LaChapelle ist ein begnadeter Eklektiker, in der Kunst- und Filmgeschichte bedient er sich genauso hemmungslos wie in der Trash- und Campkultur. Er stellt mit seinen Models akribisch Szenen aus Filmen wie „Taxi Driver“ oder „Der Pate“ nach, lässt in der Serie „Jesus it My Homeboy“ den wiederauferstandenen Heiland durchs heutige New York wandeln und inszeniert Dildo-Orgien in Tattoo-Studios oder Dampfsaunen. Celebrities wie Courtney Love, Sarah Jessica Parker oder Angelina Jolie treibt er zur totalen Selbstentblößung. Nur Liz Taylor darf so bleiben, wie sie ist, und einfach mit Schoßhund, Turban und pinkfarbenem Morgengewand auf einem Sofa sitzen.

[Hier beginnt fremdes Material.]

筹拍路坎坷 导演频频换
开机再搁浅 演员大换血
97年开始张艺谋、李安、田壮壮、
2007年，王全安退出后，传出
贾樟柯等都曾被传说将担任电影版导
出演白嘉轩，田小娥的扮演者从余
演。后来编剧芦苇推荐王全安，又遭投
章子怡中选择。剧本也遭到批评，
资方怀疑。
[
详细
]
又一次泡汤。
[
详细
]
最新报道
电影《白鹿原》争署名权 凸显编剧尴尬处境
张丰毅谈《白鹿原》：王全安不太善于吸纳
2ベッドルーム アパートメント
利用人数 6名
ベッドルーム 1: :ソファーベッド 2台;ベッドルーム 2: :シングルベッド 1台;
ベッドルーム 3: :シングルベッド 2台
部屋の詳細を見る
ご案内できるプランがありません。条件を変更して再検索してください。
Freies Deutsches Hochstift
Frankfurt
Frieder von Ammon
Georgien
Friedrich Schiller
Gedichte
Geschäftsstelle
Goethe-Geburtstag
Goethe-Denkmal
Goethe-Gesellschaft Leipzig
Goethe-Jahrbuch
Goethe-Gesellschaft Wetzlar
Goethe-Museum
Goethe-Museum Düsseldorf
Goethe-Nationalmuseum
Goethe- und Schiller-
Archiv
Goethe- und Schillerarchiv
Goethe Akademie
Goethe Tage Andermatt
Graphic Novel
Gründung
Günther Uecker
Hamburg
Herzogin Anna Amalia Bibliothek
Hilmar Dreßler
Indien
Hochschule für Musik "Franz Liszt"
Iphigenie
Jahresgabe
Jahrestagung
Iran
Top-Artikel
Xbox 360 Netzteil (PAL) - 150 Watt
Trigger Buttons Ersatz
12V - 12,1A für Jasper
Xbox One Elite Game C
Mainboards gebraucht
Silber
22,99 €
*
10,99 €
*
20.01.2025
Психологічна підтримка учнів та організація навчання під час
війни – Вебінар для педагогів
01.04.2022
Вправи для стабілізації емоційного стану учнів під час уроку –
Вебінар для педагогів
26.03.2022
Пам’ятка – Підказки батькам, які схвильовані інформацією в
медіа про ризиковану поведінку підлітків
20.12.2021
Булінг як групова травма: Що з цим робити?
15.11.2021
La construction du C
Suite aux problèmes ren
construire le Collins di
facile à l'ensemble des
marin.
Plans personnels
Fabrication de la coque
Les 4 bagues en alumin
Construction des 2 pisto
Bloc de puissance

Sie ist schon im Originalzustand bizarr genug.

„Wer Realität will, soll den Bus nehmen“, hat LaChapelle in einem Interview gesagt. „Das blödeste Bild, das es gibt, ist ein schönes Mädchen an einem schönen Strand, in einem schönen Badeanzug, schön ausgeleuchtet.“ Das bestmögliche Bild zeigt demnach ein hässlichen Mädchen, das in Wirklichkeit ein Mann ist – den Transvestiten Amanda Lepore – mit aufgespritzten Lippen beim Durchprobieren von Posen aus Warhols Starportraits. LaChapelles Fotos verströmen einen Glamour, der auch vor dem Grauen nicht halt macht. Die Welt mag untergehen, aber sie wird dabei gut aussehen. In der apokalyptischen Vision „When the World is through“ birgt eine madonnenhafte Frau ein Baby aus einer zerborstenen Siedlung. Sie strahlt vor Schönheit.

Helmut Newton Foundation, Jebenstr. 2, bis 20. Mai; Di–So 10 bis 18, Do bis 22 Uhr. Jablonka Galerie, Kochstr. 60, bis 3. Februar, Di–Sa 11 bis 18 Uhr.